# The problem
Retype the entries below exactly, and keep every picture out of your version.

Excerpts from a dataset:
──────────────────────────────

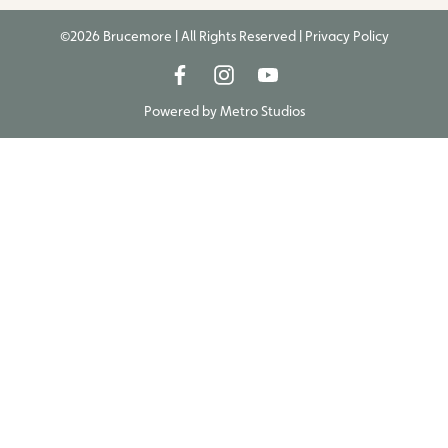
©2026 Brucemore | All Rights Reserved |
Privacy Policy
Powered by
Metro Studios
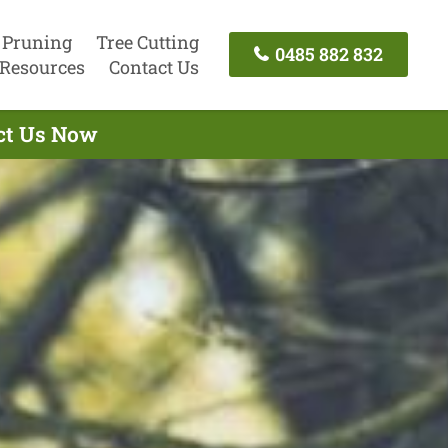
 Pruning
Tree Cutting
0485 882 832
Resources
Contact Us
act Us Now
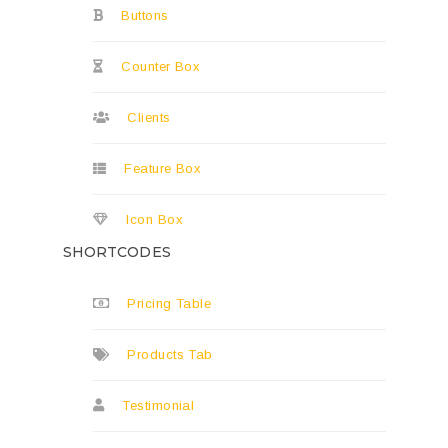
Buttons
Counter Box
Clients
Feature Box
Icon Box
SHORTCODES
Pricing Table
Products Tab
Testimonial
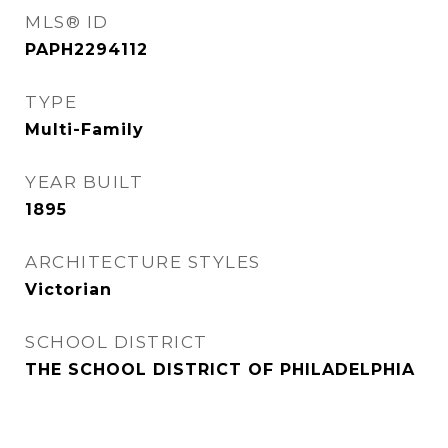
MLS® ID
PAPH2294112
TYPE
Multi-Family
YEAR BUILT
1895
ARCHITECTURE STYLES
Victorian
SCHOOL DISTRICT
THE SCHOOL DISTRICT OF PHILADELPHIA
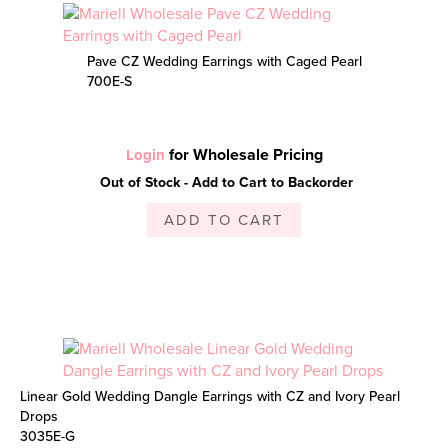
Pave CZ Wedding Earrings with Caged Pearl
700E-S
for Wholesale Pricing
Login
Out of Stock - Add to Cart to Backorder
ADD TO CART
Linear Gold Wedding Dangle Earrings with CZ and Ivory Pearl
Drops
3035E-G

──────────────────────────────

# Result below
©2026 Brucemore | All Rights Reserved |
Privacy Policy
Powered by
Metro Studios
 Pruning
Tree Cutting
0485 882 832
Resources
Contact Us
act Us Now
Buttons
Counter Box
Clients
Feature Box
Icon Box
SHORTCODES
Pricing Table
Products Tab
Testimonial
MLS® ID
PAPH2294112
TYPE
Multi-Family
YEAR BUILT
1895
ARCHITECTURE STYLES
Victorian
SCHOOL DISTRICT
THE SCHOOL DISTRICT OF PHILADELPHIA
Pave CZ Wedding Earrings with Caged Pearl
700E-S
for Wholesale Pricing
Login
Out of Stock - Add to Cart to Backorder
ADD TO CART
Linear Gold Wedding Dangle Earrings with CZ and Ivory Pearl
Drops
3035E-G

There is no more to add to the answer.